High-Q spiral-based coupled-resonator device on a Si3N4 platform for ultrasensitive sensing applications

Abstract

We demonstrate high-Q Si3N4 racetrack-spiral and spiral-spiral coupled-resonator devices for sensing applications. The coupled-resonator architecture resolves the confusion caused by small free spectral range (FSR) in conventional long resonators. The sensitivity of the racetrack-spiral coupled-resonator device for sodium chloride (NaCl) and biomolecule detection is numerically achieved at around 199 nm/RIU (bulk sensitivity) and 183 pm/nm (surface sensitivity), respectively. We fabricate a racetrack-spiral coupled-resonator device with intrinsic Q of 560,000 (263,000) at near-infrared wavelengths, at around 1300 nm, for air (water) cladding. We extract an experimental bulk sensitivity of around 131 nm/RIU for this device from the wavelength shift of the device with different concentrations of the NaCl solution. The performance of the spiral-spiral coupled-resonator device for NaCl and biomolecule detection is theoretically calculated. For biomolecular detection, this device is self-referenced, and its FSR increases almost linearly with the refractive index of biomolecular layer in a certain range. A theoretically defined FSR sensitivity of 74 nm/RIU is extracted from the experimental data. We fabricate a spiral-spiral coupled-resonator device with intrinsic Q of 276,000 (112,000) at around 1300 nm for air (water) cladding, and a bulk sensitivity of 167 nm/RIU for NaCl detection.

Source records:
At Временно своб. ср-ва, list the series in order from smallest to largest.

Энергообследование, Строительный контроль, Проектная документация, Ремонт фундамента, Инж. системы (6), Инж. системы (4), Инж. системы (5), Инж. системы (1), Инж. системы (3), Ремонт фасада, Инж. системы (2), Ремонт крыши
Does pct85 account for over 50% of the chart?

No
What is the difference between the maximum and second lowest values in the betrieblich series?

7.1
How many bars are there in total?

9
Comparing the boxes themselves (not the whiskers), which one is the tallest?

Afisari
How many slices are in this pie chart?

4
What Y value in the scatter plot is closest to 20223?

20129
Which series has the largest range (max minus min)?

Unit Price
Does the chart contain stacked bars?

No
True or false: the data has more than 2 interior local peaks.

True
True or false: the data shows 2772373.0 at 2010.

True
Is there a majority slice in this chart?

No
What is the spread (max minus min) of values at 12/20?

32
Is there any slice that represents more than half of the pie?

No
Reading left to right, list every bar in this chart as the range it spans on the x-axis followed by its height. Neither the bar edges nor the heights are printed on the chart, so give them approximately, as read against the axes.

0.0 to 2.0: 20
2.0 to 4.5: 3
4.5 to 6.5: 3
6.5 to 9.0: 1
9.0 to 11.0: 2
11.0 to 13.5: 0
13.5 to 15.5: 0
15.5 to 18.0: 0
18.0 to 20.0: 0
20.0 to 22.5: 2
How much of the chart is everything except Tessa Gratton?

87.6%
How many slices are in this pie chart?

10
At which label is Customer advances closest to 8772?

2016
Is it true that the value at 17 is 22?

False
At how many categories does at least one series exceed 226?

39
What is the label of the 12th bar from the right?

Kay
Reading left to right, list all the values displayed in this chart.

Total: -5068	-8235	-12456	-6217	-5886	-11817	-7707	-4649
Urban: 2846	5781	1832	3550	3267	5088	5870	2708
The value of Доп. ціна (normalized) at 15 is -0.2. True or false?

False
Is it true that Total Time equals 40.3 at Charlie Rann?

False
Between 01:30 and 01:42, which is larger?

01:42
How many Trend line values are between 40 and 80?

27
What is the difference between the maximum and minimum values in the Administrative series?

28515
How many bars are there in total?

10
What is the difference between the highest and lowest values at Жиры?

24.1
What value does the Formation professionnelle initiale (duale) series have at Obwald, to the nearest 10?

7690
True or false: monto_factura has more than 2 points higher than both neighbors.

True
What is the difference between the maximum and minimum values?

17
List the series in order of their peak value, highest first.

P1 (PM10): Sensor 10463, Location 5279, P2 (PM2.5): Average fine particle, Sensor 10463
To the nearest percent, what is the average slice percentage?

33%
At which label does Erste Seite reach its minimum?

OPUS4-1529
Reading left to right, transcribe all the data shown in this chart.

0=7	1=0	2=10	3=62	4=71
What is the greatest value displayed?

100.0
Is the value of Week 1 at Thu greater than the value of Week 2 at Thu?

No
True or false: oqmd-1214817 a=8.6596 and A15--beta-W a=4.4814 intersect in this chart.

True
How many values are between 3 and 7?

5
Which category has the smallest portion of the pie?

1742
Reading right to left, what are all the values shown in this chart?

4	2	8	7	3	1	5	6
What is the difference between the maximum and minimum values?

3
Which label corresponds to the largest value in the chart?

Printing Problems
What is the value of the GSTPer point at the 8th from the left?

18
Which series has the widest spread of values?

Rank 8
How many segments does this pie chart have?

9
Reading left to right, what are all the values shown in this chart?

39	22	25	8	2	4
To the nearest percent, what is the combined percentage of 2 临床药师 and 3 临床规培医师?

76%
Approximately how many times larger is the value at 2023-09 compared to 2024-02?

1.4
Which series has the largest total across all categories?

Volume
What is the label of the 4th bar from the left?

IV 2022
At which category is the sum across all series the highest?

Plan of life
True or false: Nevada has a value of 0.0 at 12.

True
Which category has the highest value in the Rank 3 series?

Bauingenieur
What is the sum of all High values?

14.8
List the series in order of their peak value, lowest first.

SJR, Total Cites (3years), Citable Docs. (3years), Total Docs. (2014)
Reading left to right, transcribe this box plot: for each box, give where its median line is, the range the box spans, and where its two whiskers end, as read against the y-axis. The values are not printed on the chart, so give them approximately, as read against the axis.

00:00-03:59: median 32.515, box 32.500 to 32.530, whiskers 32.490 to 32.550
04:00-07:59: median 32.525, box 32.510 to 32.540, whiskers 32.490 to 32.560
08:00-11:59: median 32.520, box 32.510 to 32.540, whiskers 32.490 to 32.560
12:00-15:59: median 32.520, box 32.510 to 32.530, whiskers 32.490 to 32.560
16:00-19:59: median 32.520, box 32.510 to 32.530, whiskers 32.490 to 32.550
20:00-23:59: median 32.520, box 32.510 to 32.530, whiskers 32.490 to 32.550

=== Task requirements ===
1. Rewrite the paragraph of the abstract beginning "We demonstrate high-Q Si3N4 racetrack-spiral" as a bulleted list that keeps its main facts.
2. According to the abstract, what intrinsic Q does the fabricated racetrack-spiral device reach with water cladding?

=== Task-by-task solutions ===
1.
- Two high-Q Si3N4 coupled-resonator devices for sensing are demonstrated: racetrack-spiral and spiral-spiral.
- The coupled-resonator architecture resolves the confusion caused by the small free spectral range (FSR) of conventional long resonators.
- Racetrack-spiral device, numerical results: about 199 nm/RIU bulk sensitivity for NaCl and about 183 pm/nm surface sensitivity for biomolecule detection.
- Racetrack-spiral device, fabricated: intrinsic Q of 560,000 with air cladding and 263,000 with water cladding, near 1300 nm.
- Racetrack-spiral device, experimental: bulk sensitivity of about 131 nm/RIU, extracted from wavelength shifts at different NaCl concentrations.
- Spiral-spiral device, theory: its performance for NaCl and biomolecule detection is calculated.
- Spiral-spiral device, biomolecular detection: it is self-referenced, and its FSR rises almost linearly with the biomolecular layer's refractive index within a certain range.
- Spiral-spiral device, FSR sensitivity: 74 nm/RIU, extracted from experimental data.
- Spiral-spiral device, fabricated: intrinsic Q of 276,000 with air cladding and 112,000 with water cladding, near 1300 nm, with a bulk sensitivity of 167 nm/RIU for NaCl.

2. 263,000.